Apps & Software News

How mHealth Apps Empower Clinicians to Improve Care Management

For Dr. Francisco Parra, mHealth apps that provide clinical decision support give him the resources he needs to make better decisions and diagnoses.

Source: ThinkStock

By Eric Wicklund

mHealth apps that offer clinical decision support are fast becoming a vital part of the clinician’s toolkit – not only because they can improve patient diagnoses, but also because they make life a lot easier for often-overworked physicians.

Take, for instance, Dr. Francisco Prada, who recently completed his residency in the Georgia-based WellStar Health System and is headed to Washington to start a primary care practice. Prada uses a handful of mHealth apps, and says they help to reinforce his decisions and nudge him along certain care paths or standards of care.

Among those apps is one that helps him with pharmacological decisions, particularly in complex cases where the wrong medication or dosage could lead to complications.

“There’s nothing that is easy to access to determine that information,” he says. “You can spend all your time trying to find an answer. With this (app), you ask a specific question and they essentially do all the legwork for you.”

Prada’s app of choice is InPharmD, developed by an Atlanta-based startup and recently adopted by WellStar Health for all of its physicians. But his experiences point to the benefits of a wide range of digital health tools that help doctors and nurses do what they do better.

“They are saving us a ridiculous amount of time,” he says, “and that adds to the quality of life for physicians.”

Prada’s use of InPharmD is an example of how physicians should use mHealth apps. Because the app is designed to help with complex pharmacological cases, he’s very specific in how he uses it. He’ll only consult it for outpatient care, when he can ask a question and get the information he needs that day or the next. He’ll then have the information he needs by the time he talks to his patient.

More importantly, Prada says he doesn’t use the app to make a diagnosis or a decision, but to gather all the available information he’ll need to make his own decision. It’s a distinction, he says, that many young clinicians sometimes forget.

“They’re not giving me the answer,” he says. “They’re giving me the data. They’re giving me the numbers and articles. They’re giving me the facts. They’re giving me what I need so that I can make my decision.”

Prada says mHealth apps for clinical decision support are designed to give expert opinions and point the user toward published studies and standards of care.
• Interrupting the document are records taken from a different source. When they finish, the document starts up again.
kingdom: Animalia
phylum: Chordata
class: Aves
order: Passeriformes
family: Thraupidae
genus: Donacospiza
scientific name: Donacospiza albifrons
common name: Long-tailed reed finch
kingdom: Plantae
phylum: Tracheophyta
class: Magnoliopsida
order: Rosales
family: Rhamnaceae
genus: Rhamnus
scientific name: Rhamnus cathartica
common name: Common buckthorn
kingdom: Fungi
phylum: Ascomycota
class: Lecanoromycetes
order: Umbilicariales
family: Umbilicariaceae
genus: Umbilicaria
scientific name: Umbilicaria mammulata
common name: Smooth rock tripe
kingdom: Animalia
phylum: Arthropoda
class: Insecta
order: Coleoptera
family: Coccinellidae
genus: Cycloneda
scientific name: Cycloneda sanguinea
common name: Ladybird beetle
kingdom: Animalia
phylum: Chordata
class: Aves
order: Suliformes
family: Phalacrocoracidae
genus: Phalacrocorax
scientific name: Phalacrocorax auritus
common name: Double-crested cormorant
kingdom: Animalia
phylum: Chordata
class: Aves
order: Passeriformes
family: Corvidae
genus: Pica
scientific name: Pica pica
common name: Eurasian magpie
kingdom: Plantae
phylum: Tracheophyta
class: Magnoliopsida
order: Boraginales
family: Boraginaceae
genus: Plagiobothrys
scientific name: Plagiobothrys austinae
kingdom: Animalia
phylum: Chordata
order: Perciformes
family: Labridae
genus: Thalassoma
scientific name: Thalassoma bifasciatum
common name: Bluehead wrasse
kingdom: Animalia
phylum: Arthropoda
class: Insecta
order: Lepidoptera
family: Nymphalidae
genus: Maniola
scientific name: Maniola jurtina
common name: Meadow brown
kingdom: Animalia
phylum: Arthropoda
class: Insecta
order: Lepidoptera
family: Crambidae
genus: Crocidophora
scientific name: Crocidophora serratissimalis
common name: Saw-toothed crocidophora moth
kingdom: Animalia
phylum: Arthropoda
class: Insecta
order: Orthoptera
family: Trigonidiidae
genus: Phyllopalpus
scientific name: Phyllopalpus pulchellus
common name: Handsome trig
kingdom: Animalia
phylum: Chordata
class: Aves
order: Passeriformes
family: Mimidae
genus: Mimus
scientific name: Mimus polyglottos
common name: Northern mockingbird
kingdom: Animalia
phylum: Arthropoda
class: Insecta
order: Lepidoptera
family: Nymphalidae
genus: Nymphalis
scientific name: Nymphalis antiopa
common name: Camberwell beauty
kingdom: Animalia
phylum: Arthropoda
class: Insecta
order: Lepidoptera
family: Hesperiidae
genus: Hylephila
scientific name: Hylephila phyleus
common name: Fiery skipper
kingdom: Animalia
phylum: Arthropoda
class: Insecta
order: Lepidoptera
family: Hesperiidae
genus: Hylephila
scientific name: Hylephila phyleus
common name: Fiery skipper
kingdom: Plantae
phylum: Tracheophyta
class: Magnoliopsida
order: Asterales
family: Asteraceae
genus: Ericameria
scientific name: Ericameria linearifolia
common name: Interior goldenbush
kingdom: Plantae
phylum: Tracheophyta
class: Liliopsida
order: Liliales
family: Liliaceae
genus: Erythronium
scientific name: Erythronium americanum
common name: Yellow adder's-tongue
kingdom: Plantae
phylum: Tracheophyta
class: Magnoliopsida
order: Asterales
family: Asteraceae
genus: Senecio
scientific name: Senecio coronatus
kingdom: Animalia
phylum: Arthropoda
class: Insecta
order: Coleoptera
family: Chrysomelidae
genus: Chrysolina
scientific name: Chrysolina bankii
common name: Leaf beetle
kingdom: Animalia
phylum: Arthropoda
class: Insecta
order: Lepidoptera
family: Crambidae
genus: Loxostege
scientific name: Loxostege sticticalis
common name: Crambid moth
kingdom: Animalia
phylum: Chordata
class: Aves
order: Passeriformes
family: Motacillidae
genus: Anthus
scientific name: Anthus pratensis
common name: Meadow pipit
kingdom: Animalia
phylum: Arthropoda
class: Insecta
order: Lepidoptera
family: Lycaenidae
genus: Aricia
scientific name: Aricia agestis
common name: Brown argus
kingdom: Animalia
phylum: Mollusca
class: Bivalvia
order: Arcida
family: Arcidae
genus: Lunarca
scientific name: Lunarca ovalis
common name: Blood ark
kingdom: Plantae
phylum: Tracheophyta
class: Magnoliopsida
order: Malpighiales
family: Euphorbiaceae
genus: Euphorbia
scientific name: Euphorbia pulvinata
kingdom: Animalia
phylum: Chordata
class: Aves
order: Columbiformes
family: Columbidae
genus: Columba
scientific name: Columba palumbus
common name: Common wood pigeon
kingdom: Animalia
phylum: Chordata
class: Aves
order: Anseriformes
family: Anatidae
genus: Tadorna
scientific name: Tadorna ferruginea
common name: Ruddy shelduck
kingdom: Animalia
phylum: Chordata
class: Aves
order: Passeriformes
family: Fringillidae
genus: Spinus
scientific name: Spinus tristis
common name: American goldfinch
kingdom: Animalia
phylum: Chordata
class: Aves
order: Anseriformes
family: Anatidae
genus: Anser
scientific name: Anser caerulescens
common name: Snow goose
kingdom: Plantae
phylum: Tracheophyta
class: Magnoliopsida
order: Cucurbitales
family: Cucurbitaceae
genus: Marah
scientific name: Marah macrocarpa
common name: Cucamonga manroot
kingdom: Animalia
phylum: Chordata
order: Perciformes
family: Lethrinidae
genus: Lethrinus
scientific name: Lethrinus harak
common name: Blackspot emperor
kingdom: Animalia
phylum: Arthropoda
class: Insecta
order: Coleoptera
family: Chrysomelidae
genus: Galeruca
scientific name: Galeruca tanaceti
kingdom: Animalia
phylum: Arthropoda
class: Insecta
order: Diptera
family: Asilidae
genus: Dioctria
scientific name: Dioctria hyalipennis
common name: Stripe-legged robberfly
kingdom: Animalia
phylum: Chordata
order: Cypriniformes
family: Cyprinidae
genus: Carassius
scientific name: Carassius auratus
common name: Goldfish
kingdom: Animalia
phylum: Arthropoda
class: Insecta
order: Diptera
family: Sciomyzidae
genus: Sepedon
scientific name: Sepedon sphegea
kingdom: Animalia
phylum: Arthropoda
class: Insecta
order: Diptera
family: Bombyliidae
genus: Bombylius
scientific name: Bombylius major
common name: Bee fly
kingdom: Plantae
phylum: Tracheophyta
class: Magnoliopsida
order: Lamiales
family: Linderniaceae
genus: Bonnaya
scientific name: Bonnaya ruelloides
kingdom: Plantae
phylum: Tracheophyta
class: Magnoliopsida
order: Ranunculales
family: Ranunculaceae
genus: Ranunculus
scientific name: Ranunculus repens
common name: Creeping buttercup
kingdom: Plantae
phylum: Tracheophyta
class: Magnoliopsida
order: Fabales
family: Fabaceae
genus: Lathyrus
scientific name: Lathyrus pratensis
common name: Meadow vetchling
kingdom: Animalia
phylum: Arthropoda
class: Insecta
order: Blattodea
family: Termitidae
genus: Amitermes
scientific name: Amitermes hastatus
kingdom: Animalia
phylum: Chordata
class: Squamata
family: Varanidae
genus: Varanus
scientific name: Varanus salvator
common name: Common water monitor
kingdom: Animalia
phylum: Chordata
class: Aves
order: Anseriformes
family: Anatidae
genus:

They’re designed to support the clinician’s decisions, not replace them.

“As residents, we can fall into that trap of taking expert opinions” as gospel, he adds.

Prada, who has used the app for the last three years and now consults it weekly, says clinicians are weighed down to the point of frustration by documentation and other tasks that take them away from patient care. mHealth apps that can gather needed clinical resources in one place for review, he says, greatly improve that workflow.

“When I see a patient, I’m not exhausted and I’m not frustrated because I spent so much time looking for an answer,” he says.

And that’s a benefit for both doctor and patient.